[Spambayes] idea for tokenizer.crack_filename change

Greg Ward gward@python.net
Thu, 19 Sep 2002 09:04:24 -0400


On 18 September 2002, Neale Pickett said:
> In going over some of my spam, I was surprised to see that the following
> wasn't penalized:
> 
>   ------=_NextPart_000_0039_0173A692.99A692D0
>   Content-Type: application/octet-stream; name="Video.pif"
>   Content-Transfer-Encoding: base64
>   Content-Disposition: attachment; filename="Video.pif"

That's almost certainly a virus.  Look at the base64-decoded body --
I betcha it starts with "MZ", which is a DOS/Windows executable.

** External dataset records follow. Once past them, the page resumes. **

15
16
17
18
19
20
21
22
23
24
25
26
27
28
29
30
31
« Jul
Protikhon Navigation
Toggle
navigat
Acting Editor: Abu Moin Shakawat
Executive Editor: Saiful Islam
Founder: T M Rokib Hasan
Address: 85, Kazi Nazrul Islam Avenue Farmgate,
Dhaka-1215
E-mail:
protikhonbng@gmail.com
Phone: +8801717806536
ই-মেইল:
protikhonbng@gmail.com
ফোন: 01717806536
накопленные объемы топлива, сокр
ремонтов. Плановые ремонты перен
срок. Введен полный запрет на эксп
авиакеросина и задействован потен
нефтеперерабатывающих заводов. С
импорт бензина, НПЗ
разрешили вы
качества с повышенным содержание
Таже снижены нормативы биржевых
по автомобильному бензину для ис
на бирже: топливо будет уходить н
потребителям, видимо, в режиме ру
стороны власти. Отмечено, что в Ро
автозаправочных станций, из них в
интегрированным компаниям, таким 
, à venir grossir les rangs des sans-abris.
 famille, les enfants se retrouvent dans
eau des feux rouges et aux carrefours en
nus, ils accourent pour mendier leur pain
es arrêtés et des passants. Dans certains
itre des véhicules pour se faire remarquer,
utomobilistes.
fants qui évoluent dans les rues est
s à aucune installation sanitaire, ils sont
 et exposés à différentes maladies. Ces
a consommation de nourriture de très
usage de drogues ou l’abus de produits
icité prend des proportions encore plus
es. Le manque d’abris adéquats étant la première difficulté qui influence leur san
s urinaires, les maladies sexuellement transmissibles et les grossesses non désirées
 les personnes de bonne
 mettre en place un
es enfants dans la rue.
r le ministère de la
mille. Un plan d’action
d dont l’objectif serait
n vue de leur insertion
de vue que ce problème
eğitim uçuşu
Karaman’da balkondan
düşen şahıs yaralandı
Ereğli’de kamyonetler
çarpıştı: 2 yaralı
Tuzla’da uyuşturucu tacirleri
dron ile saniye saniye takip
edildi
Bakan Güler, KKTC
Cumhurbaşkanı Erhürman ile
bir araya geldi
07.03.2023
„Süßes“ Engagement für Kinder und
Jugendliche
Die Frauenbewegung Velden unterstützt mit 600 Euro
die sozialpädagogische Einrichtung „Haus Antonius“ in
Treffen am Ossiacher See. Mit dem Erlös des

Spam detectors should not be distracted by trying to detect viruses.
It's OK if spam detector happens to catch some viruses, but -- apart
from some similarities in the headers and the MIME strucuture -- spam
and viruses tend to be very different beasts.  My gut instinct says
viruses should not be included in the "spam" corpus for training a spam
detector -- too many paths to follow, too ambiguous, or something like
that.

However, detecting viruses is pretty damn easy.  See

  http://cvs.sourceforge.net/cgi-bin/viewcvs.cgi/elspy/elspy/lib/execontent_simple.py?rev=1.6&content-type=text/vnd.viewcvs-markup

for the code used on mail.python.org and starship.python.net.  In a
nutshell, this code scans the message body for

  /^content-(type|disposition):.*(file)?name=.*\.(\w+)/

and, if the extension that matches that final \w+ is one of
("exe", "com", "vbs", "pif", ...), then you reject the message.
Shelling out big bucks for a virus scanner is kinda silly if
you ask me.

Back to our regularly scheduled programming...

        Greg
-- 
Greg Ward <gward@python.net>                         http://www.gerg.ca/
Rules for Urban Cycling, #1:
Green means go; yellow means go like hell; red means proceed with caution.